The Wolf Man (1941), 71 minutes, D: George Waggner
One of the greatest, classic horror films, a tense, well-made, eerie production, and one of the last of Universal's great monster films. This film spawned many sequels with Lon Chaney, Jr. continuing in the role with which he would always be identified - the wolfman. Star Lon Chaney, Jr. would eventually star in a total of five werewolf films from 1941 to 1948. Also remade as The Wolfman (2010). Easy-going, innocent British heir Lawrence Talbot (Lon Chaney, Jr.) returned to Wales to the castle-mansion of his father Sir John Talbot (Claude Rains) after an education in America. When he visited an antique shop and its pretty shopkeeper Gwen Conliffe (Evelyn Ankers), the daughter of the shopowner, he purchased a rare silver-topped, wolf-headed cane with a pentagram design - a symbol of the werewolf. Shortly after, at a gypsy festival attended by Larry, Gwen, and Gwen's girlfriend, beautiful young Jenny Williams (Fay Helm), Jenny had her palm read by traveling gypsy fortune-teller Bela (Bela Lugosi). Nearby was his mother Maleva (Maria Ouspenskaya), another gypsy fortune teller - and the results were alarming (the image of a pentagram) - meaning she would be the werewolf's next victim. Then, Talbot was bitten by a ravenous, hairy werewolf (also Bela Lugosi) when he attempted to save Jenny from being attacked on the moors. When the police investigated, they only discovered the bodies of Jenny and Bela (who had been beaten to death by the silver-topped cane that Talbot used as a weapon). Maleva informed Talbot that the bite was from no ordinary wolf - he had been bitten by a werewolf, and at each new full moon, he was now condemned like her son was. Indeed, Talbot saw the fabled pentagram in the palm of Gwen's hand - a sign that she would be his next victim.
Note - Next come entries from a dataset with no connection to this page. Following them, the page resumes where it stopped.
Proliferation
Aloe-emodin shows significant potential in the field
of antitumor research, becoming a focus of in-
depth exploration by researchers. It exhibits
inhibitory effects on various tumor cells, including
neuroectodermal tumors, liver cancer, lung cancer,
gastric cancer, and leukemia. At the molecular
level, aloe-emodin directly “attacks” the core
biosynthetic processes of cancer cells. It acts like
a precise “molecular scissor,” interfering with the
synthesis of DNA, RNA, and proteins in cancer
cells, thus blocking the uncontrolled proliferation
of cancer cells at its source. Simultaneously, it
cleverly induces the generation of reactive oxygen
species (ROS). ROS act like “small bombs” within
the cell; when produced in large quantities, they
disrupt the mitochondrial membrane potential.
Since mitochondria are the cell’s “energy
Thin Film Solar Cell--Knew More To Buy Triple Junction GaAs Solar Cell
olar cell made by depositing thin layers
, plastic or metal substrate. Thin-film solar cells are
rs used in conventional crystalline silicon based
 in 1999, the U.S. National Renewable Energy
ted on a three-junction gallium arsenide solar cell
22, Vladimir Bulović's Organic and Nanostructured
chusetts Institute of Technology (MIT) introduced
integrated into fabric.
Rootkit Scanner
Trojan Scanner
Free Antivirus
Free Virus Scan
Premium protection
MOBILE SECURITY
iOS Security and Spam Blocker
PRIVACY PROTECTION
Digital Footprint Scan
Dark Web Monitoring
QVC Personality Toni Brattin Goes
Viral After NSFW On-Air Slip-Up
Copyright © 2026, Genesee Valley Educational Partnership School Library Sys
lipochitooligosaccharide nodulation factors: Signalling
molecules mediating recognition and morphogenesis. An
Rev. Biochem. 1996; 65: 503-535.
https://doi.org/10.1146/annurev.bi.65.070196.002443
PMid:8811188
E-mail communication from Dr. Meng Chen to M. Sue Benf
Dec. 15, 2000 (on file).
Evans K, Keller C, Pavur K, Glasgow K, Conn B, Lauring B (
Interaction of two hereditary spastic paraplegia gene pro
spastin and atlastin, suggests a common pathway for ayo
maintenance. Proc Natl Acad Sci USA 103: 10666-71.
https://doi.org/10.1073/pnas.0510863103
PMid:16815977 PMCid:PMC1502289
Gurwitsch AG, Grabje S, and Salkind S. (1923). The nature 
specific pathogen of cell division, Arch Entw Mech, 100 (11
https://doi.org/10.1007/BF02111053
That night the moon was full, and Talbot was transformed into a blood-thirsty creature, who first killed the gravedigger. In the final moments of the film, Talbot's father joined a search party and killed the beast with the silver cane as it attacked Gwen on the moors, ending the man's suffering. After Talbot's body (transformed from a werewolf and reverted back to the human facial features of Talbot) was found at the site, he was praised as Gwen's heroic rescuer. However, Sir John had looked on in horror, realizing that he had slain his own son.